Era casi de noche y, asustado, se aprestó a asomar la cabeza al exterior. Así pudo contemplar, atónito, su llegada.

– ¿Qué es esto?… -balbuceó. Pero casi en el acto comprendió que el visitante que conducía la niña no era otro que el tan anhelado y vanamente conjurado Trasgo sureño. El anciano cayó sentado al suelo, con la boca y ojos tan abiertos que, al verlo, Ardid no pudo evitar una alegre carcajada. El Trasgo la imitó: pero la risa del Trasgo era tan ronca y tan huidiza, que sólo el Hechicero comprendió que aquel raro sonido demostraba -por aquella vez al menos- un buen humor que alentaba los mejores augurios.

Antes de comenzar a hablar, el Hechicero y el Trasgo se miraron con gran detenimiento y un tanto de recelo. Al fin, el primero, si bien con un respeto muy grande, osó preguntar:

– ¿Cómo es posible, mi buen Trasgo del Sur, que una niña haya podido conjurarte a su presencia, mientras que yo, dedicado tantos días a estos menesteres, no haya acertado todavía con la fórmula exacta?

– No te alarmes -dijo el Trasgo, encaramándose sobre la yacija donde solía dormir el viejo-. Todo tiene una, para mí, triste explicación.

Relató cómo le había hallado Ardid, entre las cepas; y cómo ella le había informado de lo que esperaban de él, y de cómo, a su vez, habían llegado a un acuerdo.

– Pero -añadió- le he advertido de que, si no lográis hacer de la viña un nuevo campo de hermosos racimos, os haré un daño tal, que me maldeciréis por el resto de vuestra humana y mísera vida.

– No te defraudaremos -se apresuró a informar el anciano-. La viña será de nuevo campo de racimos: aunque para esto habrás de aguardar al tiempo en que las hojas tomen el color de tus cabellos. Ahora, te ruego que sacies mi curiosidad: ¿no te vio la niña?

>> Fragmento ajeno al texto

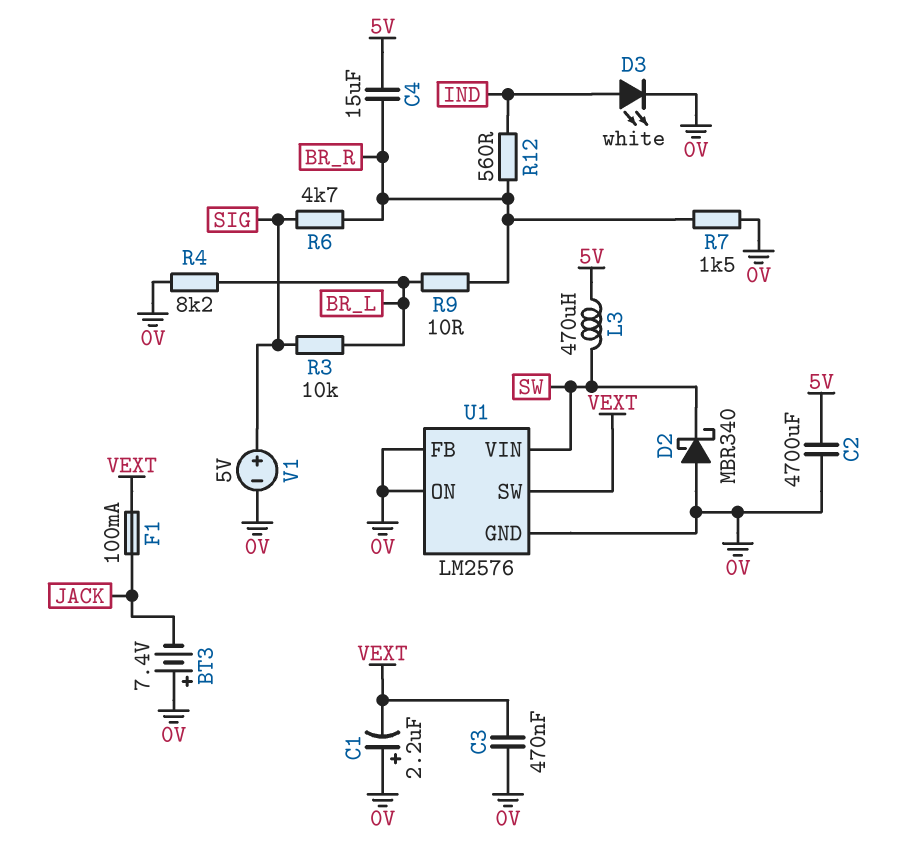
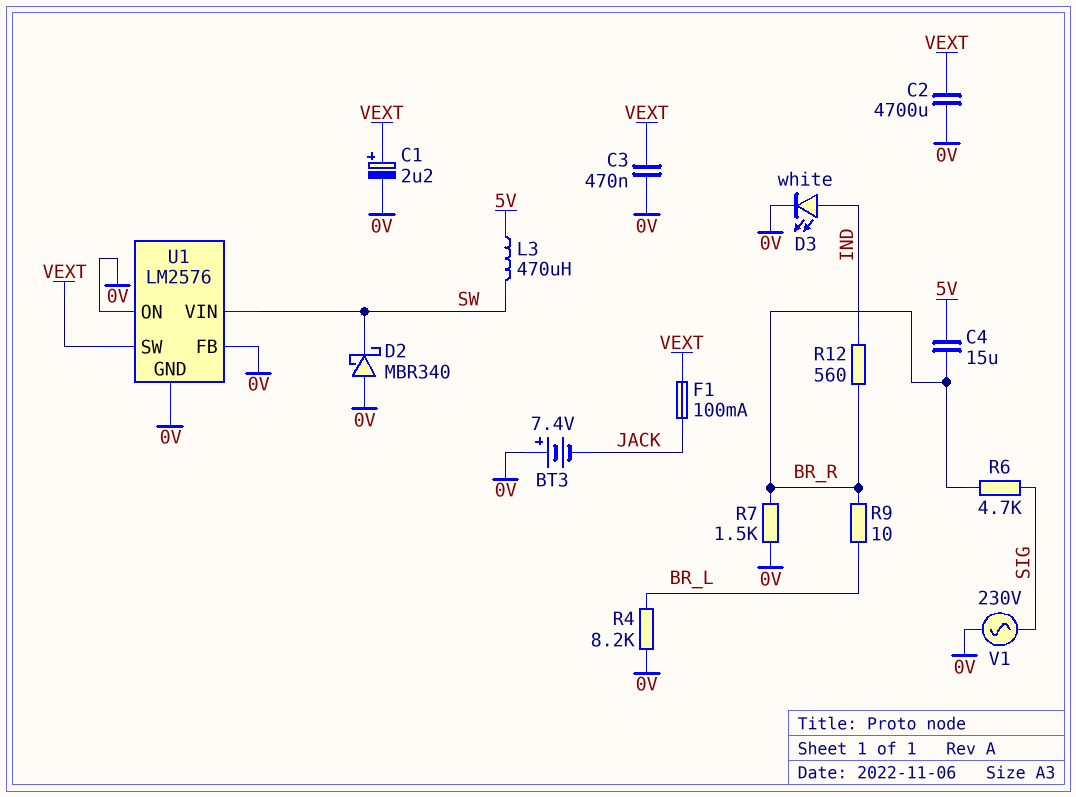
C1: 2.2uF (plus 0V, minus VEXT) -> 2.2uF (plus VEXT, minus 0V)
C2: 4700uF (0V, 5V) -> 4700uF (0V, VEXT)
R3: 10k (BR_L, SIG) -> none
V1: 5V (plus SIG, minus 0V) -> AC 230V (0V, SIG)

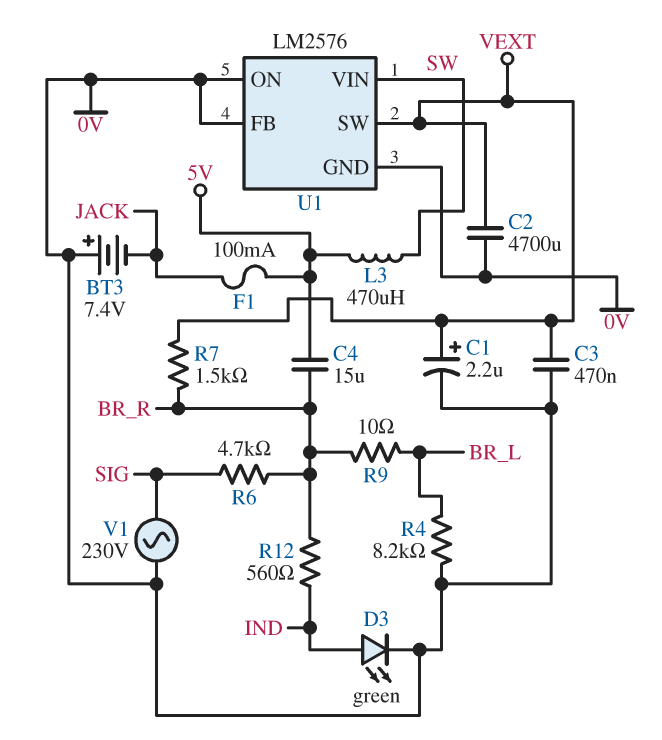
D2: schottky MBR340 (A 0V, K SW) -> none
D3: LED white (A IND, K 0V) -> LED green (A IND, K 0V)
F1: 100mA (JACK, VEXT) -> 100mA (5V, JACK)
R7: 1.5k (0V, BR_R) -> 1.5k (BR_R, VEXT)

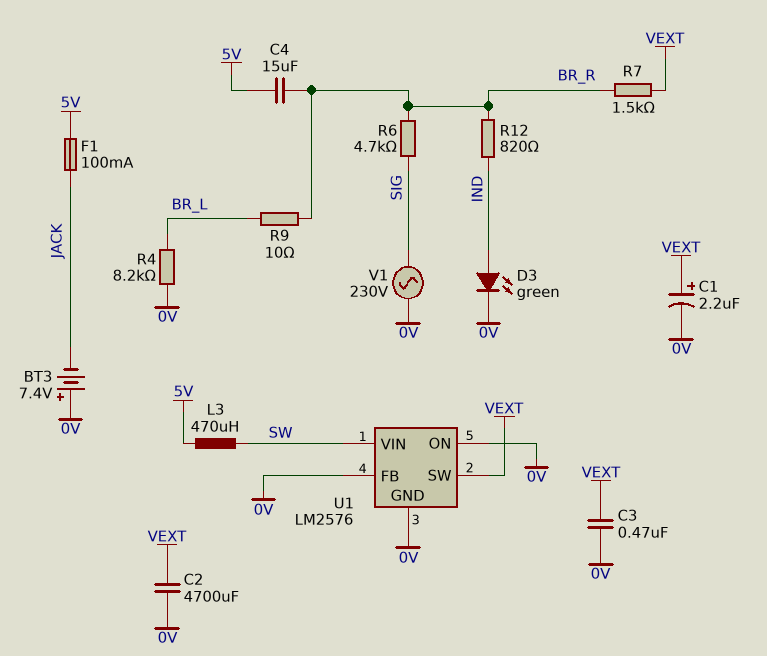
R12: 560 (BR_R, IND) -> 820 (BR_R, IND)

Te juro que esta curiosidad no es vanamente humana, sino propia de un ser dedicado toda su vida a las adivinaciones y ciencias remotas, de manera que a menudo he llegado a tomar contacto con muy respetables, dignos y poderosos seres de tu…

– No serían muy poderosos, a juzgar por los que han acudido a tus llamadas -dijo el Trasgo, con voz doliente-. Pero si ésa es tu inquietud, no veo, dada mi desgracia, motivo para no iluminar un poco tu sed de sabiduría. Todos los de mi especie, las criaturas del Mundo del Subsuelo (esto es, gnomos, trasgos, silfos, elfos, ondinas, brujas y alguna especie de entre las hadas), dependemos de una gran Fuerza Mayor (de todo punto invulnerable) y tan remota que nos precede en siglos, como tu ciencia ha debido enseñarte…

– Así es -afirmó impaciente el Hechicero (pero tomando buena nota de las cosas, pues hasta la fecha ningún estudio le había aclarado estos asuntos tan específicamente, aunque se lo viniera barruntando)-. Te ruego que aligeres los preámbulos y llegues pronto al meollo del asunto.